SFL Scientific is expanding our data science consulting team and we are seeking senior and lead data scientists to design and build end to end approaches and ML/AI solutions across healthcare, life sciences, manufacturing, medical devices, and other industries.
Work on complex and R&D type data science problems with organizations of all sizes and across industries. Work with other data scientists, data engineers, architects, and strategists to help detect cancer, understand population health, detect emotion and extract unstructured text meaning, predict crop yields and save resources, detect defects in infrastructure and equipment, predict failures in electrical systems, and sometimes take it a little lighter and predict the best player line-ups on major sports teams. Being a data scientist allows you to be a consultant at SFL Scientific, helping clients solve problems with data first and foremost and work on many varied and skill-expanding projects throughout the year.
The successful candidate will have demonstrated ability to manage projects, provide thought leadership, and act as an autonomous member of the SFL Scientific team.
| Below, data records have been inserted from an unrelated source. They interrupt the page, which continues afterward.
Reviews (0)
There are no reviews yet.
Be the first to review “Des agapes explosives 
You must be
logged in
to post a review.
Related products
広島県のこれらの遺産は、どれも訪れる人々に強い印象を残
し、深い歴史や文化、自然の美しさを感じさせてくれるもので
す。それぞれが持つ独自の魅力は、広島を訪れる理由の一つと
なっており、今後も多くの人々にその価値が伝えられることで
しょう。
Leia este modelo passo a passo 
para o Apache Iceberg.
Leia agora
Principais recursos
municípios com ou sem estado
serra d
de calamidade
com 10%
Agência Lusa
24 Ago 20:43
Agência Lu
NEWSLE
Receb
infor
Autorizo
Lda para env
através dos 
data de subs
The role of the Senior Data Scientist will include the entire workflow of a data science project: From ensuring data quality throughout all stages of acquisition and processing to the cleaning, visualizing, analyzing, predicting with the data, and creation of a final product or pipeline.
This is a full-time position in Boston, MA. Flexible work schedule and minimal (less than 5%) travel to clients on-site.
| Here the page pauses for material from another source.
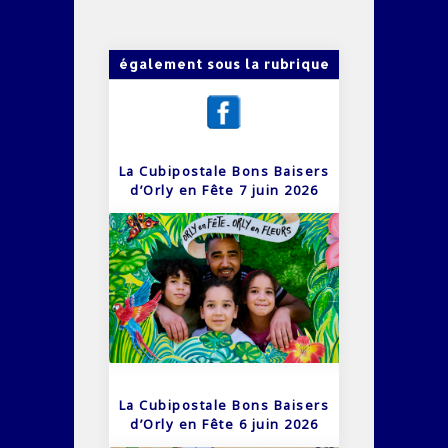
également sous la rubrique
La Cubipostale Bons Baisers
d’Orly en Fête 7 juin 2026
La Cubipostale Bons Baisers
d’Orly en Fête 6 juin 2026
Master’s degree in a relevant field
5+ years experience with various data analysis and visualization tools
Proficient in traditional ML and deep learning techniques
Proficient in core programming languages, such as: Python, R, C/C++, Scala and aux sets/tools
Working knowledge of Keras, Tensorflow, PyTorch, Docker, Kubernetes, etc.
Proficient with SQL and NoSQL
Proficient with Tableau, R-Shiny, or other data visualization tools
Proficient with AWS or Azure cloud computing environments
Proficient with a distributed computing platform (Hadoop, Spark, etc.)
Experience querying and administering big data storage services (Redshift, Teradata, Aurora, DynamoDB, etc.)
Experience with general software release cycle, productionizing ML or predictive analytics models at scale.
Base salary, performance bonus/compensation, medical coverage, 401k plan, paid time off (vacation, personal/sick, parental, etc.), flexible work-schedule, on-going industry training, and other company-wide perks.